Monday, December 11, 2017

Matthew Goode & Hayley Atwell

Hayley Atwell & Matthew Goode, Toronto, 2008

I WAS HALFWAY THROUGH THE NEW SEASON OF THE CROWN when I remembered that I'd once shot Matthew Goode, the actor who plays Tony Armstrong-Jones, the photographer who married Princess Margaret and became Lord Snowdon. Goode, coming off of Downton Abbey, makes a star turn playing him as sexy, mysterious and dangerous, shagging his way through several scenes with Margaret and others, most dramatically in Snowdon's dim and sinister Pimlico photo studio.

Thanks to my oldest daughter getting me hooked on the show, I was primed for the return of The Crown, but having a photographer as a major character (as a bonus, Cecil Beaton appears as a minor one) couldn't help but amplify my interest. With his stygian shooting space and rich aura of charisma and rebellion - accessorized with a vintage Triumph motorcycle - Goode's Snowdon is probably the best advertisement for my trade since David Hemmings in Blow Up.

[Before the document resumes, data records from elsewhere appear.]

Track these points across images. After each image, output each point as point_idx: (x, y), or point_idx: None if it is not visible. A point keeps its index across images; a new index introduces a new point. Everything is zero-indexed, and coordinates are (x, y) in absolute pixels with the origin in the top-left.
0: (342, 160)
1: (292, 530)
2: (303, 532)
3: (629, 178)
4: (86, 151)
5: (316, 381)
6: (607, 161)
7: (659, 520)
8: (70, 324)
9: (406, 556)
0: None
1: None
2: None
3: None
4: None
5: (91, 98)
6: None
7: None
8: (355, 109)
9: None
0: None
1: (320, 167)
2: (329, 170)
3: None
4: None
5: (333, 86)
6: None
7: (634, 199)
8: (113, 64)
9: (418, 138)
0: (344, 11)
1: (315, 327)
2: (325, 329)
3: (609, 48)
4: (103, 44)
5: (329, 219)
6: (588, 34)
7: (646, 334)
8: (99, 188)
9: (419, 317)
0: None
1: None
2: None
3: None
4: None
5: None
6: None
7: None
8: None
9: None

Most of an episode is taken up with Margaret and Armstrong-Jones and their mutual seduction, much of their initial meeting being a discussion about portrait photography, followed by a photo shoot. That shoot, played out in the dim light of his studio, is meant to contrast Snowdon's audacious, edgy shooting method with the obsequious deference of Beaton during an official portrait session with Margaret just a few scenes previous. I can't remember the last time that the style and aesthetics of portrait photography played such a key part in a historical drama.

Poor Beaton comes in for a beating in the show, dismissed by Snowdon as "a disgrace" and played for comic effect, reciting corny odes to the monarchy and England as he stands next to his big view camera, a minor courtier full of deference for the establishment, unlike the dismissive young Snowdon. It's an unfair caricature, but I'll always be first in line to defend Beaton, who was so important in making me see the art of portrait photography.

Hayley Atwell & Matthew Goode, Toronto, 2008

The Crown also exercises considerable license with facts and timelines. The sensuous, glamorous portrait that Snowdon takes of Margaret during their first session together wasn't actually shot until years later, after they were married. Even more puzzling is a scene where Snowdon, engaged in a friendly menage a trois with a married couple, is reminded that he'd said that Margaret had "thick ankles and the face of a Jewish manicurist." The real Armstrong-Jones might have said this, and it might have been true of the actual Princess, but it certainly doesn't apply to Vanessa Kirby's onscreen Margaret.

Most annoying of all - at least for photographers - is Snowdon taking the princess into his basement darkroom to see the results of their shoot. He walks up to the enlarger holding his loaded Leica and a moment later is making a print. A generation who takes for granted that photography is an instant art won't notice, but as someone who has spent a lifetime sum of literal weeks souping film, it had me spitting.

Quibbles aside, Goode is fantastic as Snowdon, a man whose immense confidence and talent blind him to the certain trauma that he's about to bring upon himself and a woman wholly incapable of enduring real pain. I photographed him almost ten years ago for the free national daily, together with Hayley Atwell, who was co-starring with him in an entirely unnecessary movie adaptation of Evelyn Waugh's Brideshead Revisited. (The 1981 Granada miniseries starring Jeremy Irons was the definitive version, for either large or small screen.)

The shots aren't anything special - a competent snapshot of a pair of actors toying with the chemistry they developed on set, like a party trick they learned together. Much of my work for the free national daily was like this - merely competent, exercised with no particular concern with style or lasting quality. I was shooting to fill a hole either one or two columns wide in a layout, if it ran at all, so the most I concerned myself with was sharpness and exposure and a clean graphic that wouldn't clutter up already busy newsprint pages.

If I cared about future re-use or resale I might have pressed Goode and Atwell for individual shots, though that would have tried the patience of publicists who saw portrait sessions as something dispensed with in seconds, if possible. Goode met my camera lens with the clear gaze of a man resigned to being handsome; the intervening years have lined his face and chiseled his features even further for his turn as the seductive Snowdon. Rediscovering this shoot with a prompt from his role in The Crown only makes its perfunctory nature seem like a missed opportunity - one of many.